The likely best entity for accumulating portfolio income and deducting fringe benefits is a C corporation.
"10. When can a C corporation be recommended?
The following are the three most advantageous situations:
* There is a need to reinvest profits for reasons such as capital expansion. Limited income splitting can occur, resulting in the C corporation obtaining the benefit of the 15% and 25% tax brackets on the first $75,000 of taxable income.
In addition, there is the availability of excluding 70% of the dividend income of publicly-traded stocks as a result of the dividends received deduction. This is beneficial for nonappreciating securities being held for investment by the corporation (e.g., preferred stock).
* The full deductibility of the type of fringe benefits (principally health insurance including dental, optical, and long-term care or nursing home coverage) is not available to the owners of partnerships, S corporations, and LLCs having more than a two percent interest.
* A corporation formed in a state without a corporate income tax (e.g., Nevada) can be funded with money and assets in order to lend (in a secured manner) or lease to a corporation in a state where business operations are being conducted. This can reduce the corporate income taxes in the latter state by shifting income in the form of deductions such as interest and lease payments, or perhaps royalties and licensing fees, to the corporation in the state without taxation.
This strategy can be utilized provided a bona fide corporate office presence exists in the tax-free state (e.g. a Nevada corporate resident agent headquartered in Carson City). Though the implications of any applicable unitary tax must be considered, Federal law prohibits states from taxing interstate commerce when activity (such as from the corporation formed in the tax-free state) is limited in the high tax state to such activities as the solicitation of orders. This concept was expanded in 1992 by the U.S. Supreme Court case Wisconsin Department of Revenue vs. Wrigley, in which the Court ruled that "solicitation" includes ancillary activities such as recruiting, training, and evaluating an in-state sales force."
Especially in regard to your desire to be eligible for and able to deduct group health insurance the C corporation is the only entity. Owners of partnerships, S corporations, and LLCs having more than a two percent interest are not permitted to deduct fringe benefits in the same manner as C corporation employees.

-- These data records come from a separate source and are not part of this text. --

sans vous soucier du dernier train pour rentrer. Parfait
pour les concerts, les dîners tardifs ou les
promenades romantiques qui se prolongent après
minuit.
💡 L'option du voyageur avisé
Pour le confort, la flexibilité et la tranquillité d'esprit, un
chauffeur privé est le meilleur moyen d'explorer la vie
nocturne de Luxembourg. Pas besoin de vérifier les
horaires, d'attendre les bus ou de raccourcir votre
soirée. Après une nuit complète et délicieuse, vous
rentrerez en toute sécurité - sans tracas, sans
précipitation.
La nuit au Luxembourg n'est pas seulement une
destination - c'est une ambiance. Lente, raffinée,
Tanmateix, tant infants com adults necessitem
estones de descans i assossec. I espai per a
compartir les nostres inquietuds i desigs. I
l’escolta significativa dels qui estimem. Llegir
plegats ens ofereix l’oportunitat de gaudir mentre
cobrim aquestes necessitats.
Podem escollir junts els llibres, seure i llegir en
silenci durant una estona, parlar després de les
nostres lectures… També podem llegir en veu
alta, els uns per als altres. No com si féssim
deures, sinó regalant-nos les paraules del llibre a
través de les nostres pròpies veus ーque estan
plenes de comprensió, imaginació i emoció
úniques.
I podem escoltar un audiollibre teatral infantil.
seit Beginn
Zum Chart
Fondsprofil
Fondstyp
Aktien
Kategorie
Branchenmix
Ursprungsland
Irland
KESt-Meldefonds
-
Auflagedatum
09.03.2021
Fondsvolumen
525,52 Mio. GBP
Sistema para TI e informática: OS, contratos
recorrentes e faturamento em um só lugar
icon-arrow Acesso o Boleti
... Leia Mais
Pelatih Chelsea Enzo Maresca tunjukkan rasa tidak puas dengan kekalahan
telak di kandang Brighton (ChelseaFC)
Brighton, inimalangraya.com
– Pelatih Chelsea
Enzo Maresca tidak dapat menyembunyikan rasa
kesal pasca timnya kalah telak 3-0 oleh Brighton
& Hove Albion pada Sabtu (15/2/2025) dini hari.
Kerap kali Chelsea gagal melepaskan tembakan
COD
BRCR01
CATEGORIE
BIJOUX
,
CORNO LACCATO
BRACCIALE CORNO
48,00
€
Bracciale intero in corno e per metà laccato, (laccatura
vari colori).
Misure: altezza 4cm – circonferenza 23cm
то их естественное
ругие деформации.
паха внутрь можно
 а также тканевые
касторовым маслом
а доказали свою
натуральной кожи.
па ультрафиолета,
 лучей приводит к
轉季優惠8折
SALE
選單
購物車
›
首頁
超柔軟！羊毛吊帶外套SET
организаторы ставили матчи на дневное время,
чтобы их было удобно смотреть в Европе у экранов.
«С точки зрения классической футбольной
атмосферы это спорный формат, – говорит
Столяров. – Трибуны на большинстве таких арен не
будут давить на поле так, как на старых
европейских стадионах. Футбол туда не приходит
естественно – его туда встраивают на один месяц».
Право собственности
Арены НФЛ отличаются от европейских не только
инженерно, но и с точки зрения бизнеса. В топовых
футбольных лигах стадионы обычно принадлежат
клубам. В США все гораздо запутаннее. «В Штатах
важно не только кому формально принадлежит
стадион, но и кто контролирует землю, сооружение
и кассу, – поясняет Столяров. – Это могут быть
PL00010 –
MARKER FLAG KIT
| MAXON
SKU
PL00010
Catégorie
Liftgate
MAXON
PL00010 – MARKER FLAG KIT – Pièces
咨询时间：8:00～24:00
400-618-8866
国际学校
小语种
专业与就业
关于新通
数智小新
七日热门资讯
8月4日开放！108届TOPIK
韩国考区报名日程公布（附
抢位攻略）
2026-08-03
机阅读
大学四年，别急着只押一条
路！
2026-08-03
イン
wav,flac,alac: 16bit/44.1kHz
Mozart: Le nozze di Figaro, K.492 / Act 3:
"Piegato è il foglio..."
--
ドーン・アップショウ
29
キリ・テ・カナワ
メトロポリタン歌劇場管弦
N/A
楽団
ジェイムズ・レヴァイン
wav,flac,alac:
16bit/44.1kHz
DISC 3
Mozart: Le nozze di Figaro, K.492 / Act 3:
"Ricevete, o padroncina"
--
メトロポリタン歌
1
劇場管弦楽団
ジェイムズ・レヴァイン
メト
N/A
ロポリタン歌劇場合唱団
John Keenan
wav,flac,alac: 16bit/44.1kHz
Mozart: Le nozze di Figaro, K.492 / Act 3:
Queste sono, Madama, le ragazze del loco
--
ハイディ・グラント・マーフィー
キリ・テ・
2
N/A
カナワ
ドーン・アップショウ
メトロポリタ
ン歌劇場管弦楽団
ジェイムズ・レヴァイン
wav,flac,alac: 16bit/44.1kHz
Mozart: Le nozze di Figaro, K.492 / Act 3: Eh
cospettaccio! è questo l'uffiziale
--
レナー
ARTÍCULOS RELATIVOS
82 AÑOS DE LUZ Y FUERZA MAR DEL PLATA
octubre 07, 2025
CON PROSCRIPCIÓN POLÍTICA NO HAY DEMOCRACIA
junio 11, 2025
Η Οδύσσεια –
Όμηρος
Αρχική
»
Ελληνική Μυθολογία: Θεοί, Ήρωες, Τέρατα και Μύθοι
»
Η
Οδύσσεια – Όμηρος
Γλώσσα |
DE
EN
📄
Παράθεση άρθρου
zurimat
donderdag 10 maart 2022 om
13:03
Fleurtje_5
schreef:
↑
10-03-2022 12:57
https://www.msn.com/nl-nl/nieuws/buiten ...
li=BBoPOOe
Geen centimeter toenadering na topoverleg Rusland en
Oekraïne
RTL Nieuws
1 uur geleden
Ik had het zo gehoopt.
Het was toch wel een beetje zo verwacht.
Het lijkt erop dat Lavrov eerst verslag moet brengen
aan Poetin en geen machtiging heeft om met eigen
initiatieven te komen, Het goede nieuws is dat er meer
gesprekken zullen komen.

Likely the best arrangement for office expenses would be an accountable plan to reimburse the employee for the business use of the home (and other expenses).
Having the assets remain in the revocable trust is problematic as the entity has to be the owner of the assets in order to claim the income from the assets. The trust is a separate entity and ownership does have to transfer to the entity as the income can not be assigned from the trust owner to the entity.
This goal is not compatible with an entity that owns the assets and has income for tax purposes from those assets.
Although the provisions of the trust would have to be examined and adhered to there may be a possibility of having an entity (such as a C corporation) be paid fees from the trust to manage the assets of the trust and retain asset ownership by the trust along with the deductions by the corporation. Issues relating to registration and security laws would need to be checked to ensure the entity, or the employees, need not be subject to licensing or other regulation as a manager of investments.
An arrangement that I have seen used for family assets is a limited partnership with the individuals (along with others such as children and grandchildren) as limited partners and a corporation as the general partner. The corporation is wholly owned by the grantor parent and the health insurance is paid by that corporation. There is not much difference in using an S corporation or C corporation for that purpose in my experience. This structure can be effectively used to gift partnership interests to the child and grandchild partners each year up to the annual gift exclusion.
Hopefully this provides some possible choices for structure that you can discuss with your tax practitioner that can advise, with all the facts, what may be best in your case.
Please ask if you need more discussion or clarification.